* _EXERCISE REQUIREMENTS_
Write the next part of the passage on running local inferencing on the RZBoard, picking up after its final sentence.

* _SUPPLIED TEXT_
:::

You will be asked for your username and password, and the project name to connect to, then a download and build will run to get the model ready for use on the RZBoard. Once complete, local inferencing will start, and results will be printed to the command line. Make note of the final model location just before the inferencing starts, we’ll use that later on (mine was /root/.ei-linux-runner/models/315846/v15/model.eim). You can also load http://:4912 in a browser on your development machine, to get a view from the camera with any detected objects outlined by bounding boxes. Before we move on to building our object counting application, let’s highlight an important item here. My inference time as you can see below is approximately 8ms to 10ms, so roughly 100 inferences per second - incredible performance. The web view of the camera however, provides a slow frame rate: The reason is that the sample webserver sending the camera view is not really optimized, and the WiFi latency itself is also at play here. A compiled binary version of an application is much more responsive.

:::

* _EXTRACTED MATERIAL_
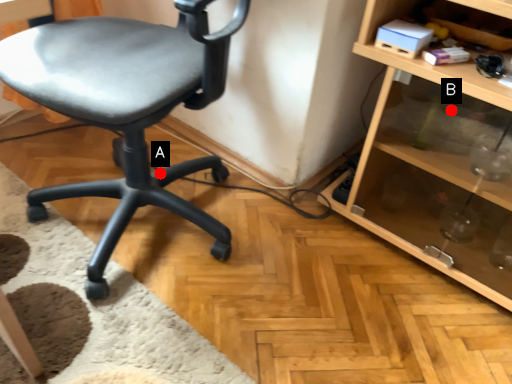
Question: Two points are circled on the image, labeled by A and B beside each circle. Which point is closer to the camera taking this photo?

Choices:
 (A) A is closer
 (B) B is closer

Answer: (B)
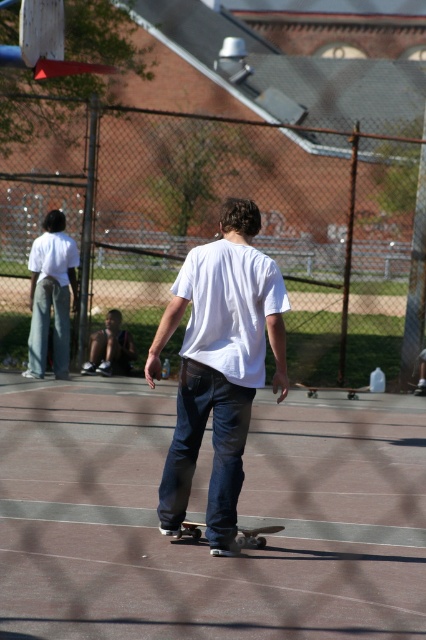
You are standing at the camera position and want to call out to the white cotton shirt at left. Considering the distance, is it possible to shout loudly enough for them to hear you?

The white cotton shirt at left is 15.27 meters away from the camera. Shouting at this distance may be possible, but it depends on environmental factors like wind and background noise. In ideal conditions, it could be heard, but there is no guarantee.

You are standing at point (218, 228) in the basketball court scene. What object is located exactly at your current position?

The metallic chain link fence at center is located exactly at point (218, 228).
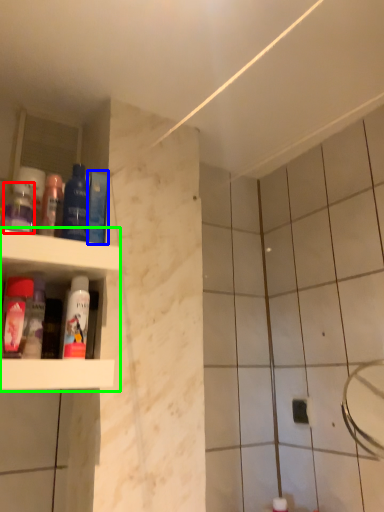
Question: Which object is the closest to the mouthwash (highlighted by a red box)? Choose among these: mouthwash (highlighted by a blue box) or shelf (highlighted by a green box).

Choices:
 (A) mouthwash
 (B) shelf

Answer: (B)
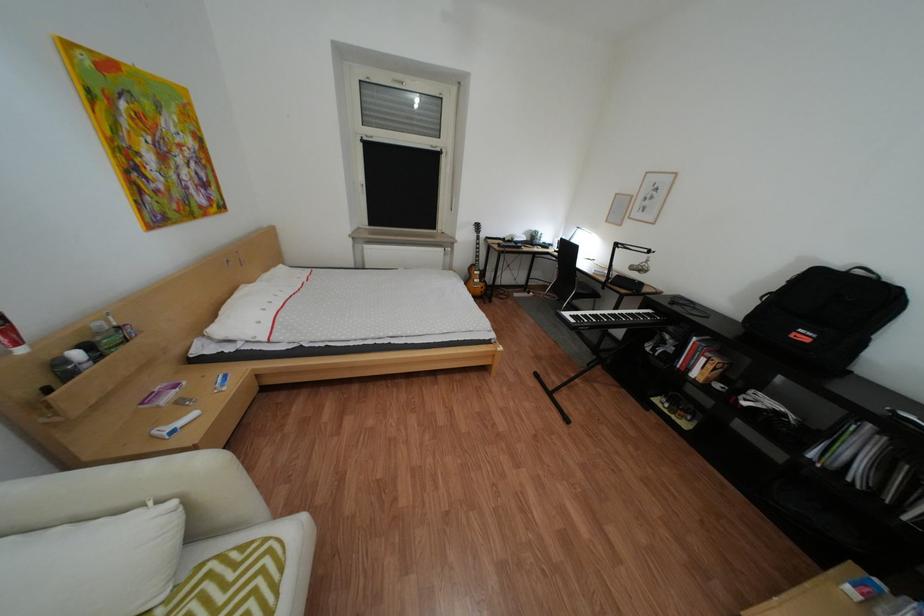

:::

* _OUTPUT_
Object Counting Applications

Unique Count at any Moment

For our first counting task, we’ll quantify the number of objects detected within a camera frame. To do this, we’ll put together a bit of python code to run on the RZBoard - but this will also require some more tooling and dependencies to get installed. In that same terminal session you already have running, enter the following series of commands to install portaudio, pip, a few dependencies, edge_impulse_linux, and set the Display variable. You could probably wrap this all up into a shell command to run in bulk, but here are the individual commands to run:

curl https://files.portaudio.com/archives/pa_stable_v190700_20210406.tgz --output portaudio.tgz
tar -xvf portaudio.tgz
cd portaudio/
./configure
make
make install
cd ..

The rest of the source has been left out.